I was just made redundant by our company due to the continuing crisis here in Dubai. I know that most companies here are on freeze hiring, but I am hoping that I will still be able to get a new job soon before my visa expires. Relocating back to my home country is not a good option for me at this time (though I might be forced to). My redundancy is really devastating.  Anyway, my post is regarding 2 questions which I hope I can get answers from experienced forumers here.

1. How much severance pay am I entitled to? My tenure is just 10 months and I'm on unlimited contract.
2. I issued 4 checques for my apartment and my 4th checque is due soon.
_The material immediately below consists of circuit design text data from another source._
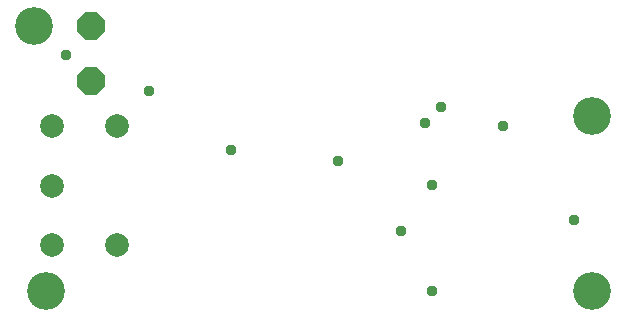
<source format=gbr>
G04 EAGLE Gerber RS-274X export*
G75*
%MOMM*%
%FSLAX34Y34*%
%LPD*%
%AMOC8*
5,1,8,0,0,1.08239X$1,22.5*%
G01*
%ADD10C,3.203200*%
%ADD11C,2.003200*%
%ADD12P,2.556822X8X22.500000*%
%ADD13C,0.959600*%


D10*
X22700Y764700D03*
X32700Y540700D03*
X495300Y540700D03*
X495300Y688500D03*
D11*
X38100Y629600D03*
X38100Y579600D03*
X38100Y679600D03*
X93100Y679600D03*
X93100Y579600D03*
D12*
X70800Y718500D03*
X70800Y764700D03*
D13*
X333756Y591312D03*
X353568Y682752D03*
X367284Y696468D03*
X50000Y740000D03*
X120000Y710000D03*
X420000Y680000D03*
X360000Y630000D03*
X280000Y650000D03*
X190000Y660000D03*
X360000Y540000D03*
X480000Y600000D03*
M02*

</source>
I am planning to ask the landlord if I can take back my checque and just pay him for 1 month. Any chance that they will agree? If I don't get a new job, I have no recourse but to end my tenancy contract and leave my apartment. Am I facing any legal issues with my landlord regarding this? Will I be prevented from leaving Dubai in that case?
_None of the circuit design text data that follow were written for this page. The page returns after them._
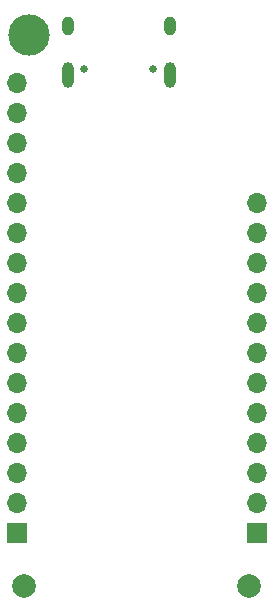
<source format=gbr>
%TF.GenerationSoftware,KiCad,Pcbnew,(6.0.4-0)*%
%TF.CreationDate,2022-11-23T21:06:30+01:00*%
%TF.ProjectId,ESP32_S2_MINI_1,45535033-325f-4533-925f-4d494e495f31,rev?*%
%TF.SameCoordinates,Original*%
%TF.FileFunction,Soldermask,Bot*%
%TF.FilePolarity,Negative*%
%FSLAX46Y46*%
G04 Gerber Fmt 4.6, Leading zero omitted, Abs format (unit mm)*
G04 Created by KiCad (PCBNEW (6.0.4-0)) date 2022-11-23 21:06:30*
%MOMM*%
%LPD*%
G01*
G04 APERTURE LIST*
G04 Aperture macros list*
%AMRoundRect*
0 Rectangle with rounded corners*
0 $1 Rounding radius*
0 $2 $3 $4 $5 $6 $7 $8 $9 X,Y pos of 4 corners*
0 Add a 4 corners polygon primitive as box body*
4,1,4,$2,$3,$4,$5,$6,$7,$8,$9,$2,$3,0*
0 Add four circle primitives for the rounded corners*
1,1,$1+$1,$2,$3*
1,1,$1+$1,$4,$5*
1,1,$1+$1,$6,$7*
1,1,$1+$1,$8,$9*
0 Add four rect primitives between the rounded corners*
20,1,$1+$1,$2,$3,$4,$5,0*
20,1,$1+$1,$4,$5,$6,$7,0*
20,1,$1+$1,$6,$7,$8,$9,0*
20,1,$1+$1,$8,$9,$2,$3,0*%
G04 Aperture macros list end*
%ADD10R,1.700000X1.700000*%
%ADD11O,1.700000X1.700000*%
%ADD12C,2.000000*%
%ADD13C,3.500000*%
%ADD14C,0.670000*%
%ADD15RoundRect,0.500000X0.000000X0.300000X0.000000X0.300000X0.000000X-0.300000X0.000000X-0.300000X0*%
%ADD16RoundRect,0.500000X0.000000X0.600000X0.000000X0.600000X0.000000X-0.600000X0.000000X-0.600000X0*%
G04 APERTURE END LIST*
D10*
%TO.C,J3*%
X182880000Y-101600000D03*
D11*
X182880000Y-99060000D03*
X182880000Y-96520000D03*
X182880000Y-93980000D03*
X182880000Y-91440000D03*
X182880000Y-88900000D03*
X182880000Y-86360000D03*
X182880000Y-83820000D03*
X182880000Y-81280000D03*
X182880000Y-78740000D03*
X182880000Y-76200000D03*
X182880000Y-73660000D03*
X182880000Y-71120000D03*
X182880000Y-68580000D03*
X182880000Y-66040000D03*
X182880000Y-63500000D03*
%TD*%
D10*
%TO.C,J2*%
X203200000Y-101600000D03*
D11*
X203200000Y-99060000D03*
X203200000Y-96520000D03*
X203200000Y-93980000D03*
X203200000Y-91440000D03*
X203200000Y-88900000D03*
X203200000Y-86360000D03*
X203200000Y-83820000D03*
X203200000Y-81280000D03*
X203200000Y-78740000D03*
X203200000Y-76200000D03*
X203200000Y-73660000D03*
%TD*%
D12*
%TO.C,H3*%
X183515000Y-106045000D03*
%TD*%
%TO.C,H2*%
X202565000Y-106045000D03*
%TD*%
D13*
%TO.C,H1*%
X183900000Y-59400000D03*
%TD*%
D14*
%TO.C,J1*%
X188620032Y-62295268D03*
X194420032Y-62295268D03*
D15*
X195840032Y-58645268D03*
D16*
X187200032Y-62825268D03*
D15*
X187200032Y-58645268D03*
D16*
X195840032Y-62825268D03*
%TD*%
M02*

</source>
Thanks for your responses.


----------



## Xpat (Nov 12, 2008)

Per RERA ("real estate law" )

Article 7
"If the tenancy contract is due and valid, it cannot be unilaterally terminated by the landlord or the tenant, unless both parties agree on such termination or in accordance with the provisions of this law."

So if silent on the issue of termination and consequences then the tenant will be liable for the "rent" for the full term...Landlords are now, more than ever, holding tenants to the provisions and not allowing any early termination without forfeiture...


----------



## nm62 (Dec 11, 2008)

Plzzz read the law no 16 (pg. 21- pg.24)...
Its a pdf file
http://www.zu.ac.ae/library/html/UAEInfo/documents/UAELabourLaw.pdf


----------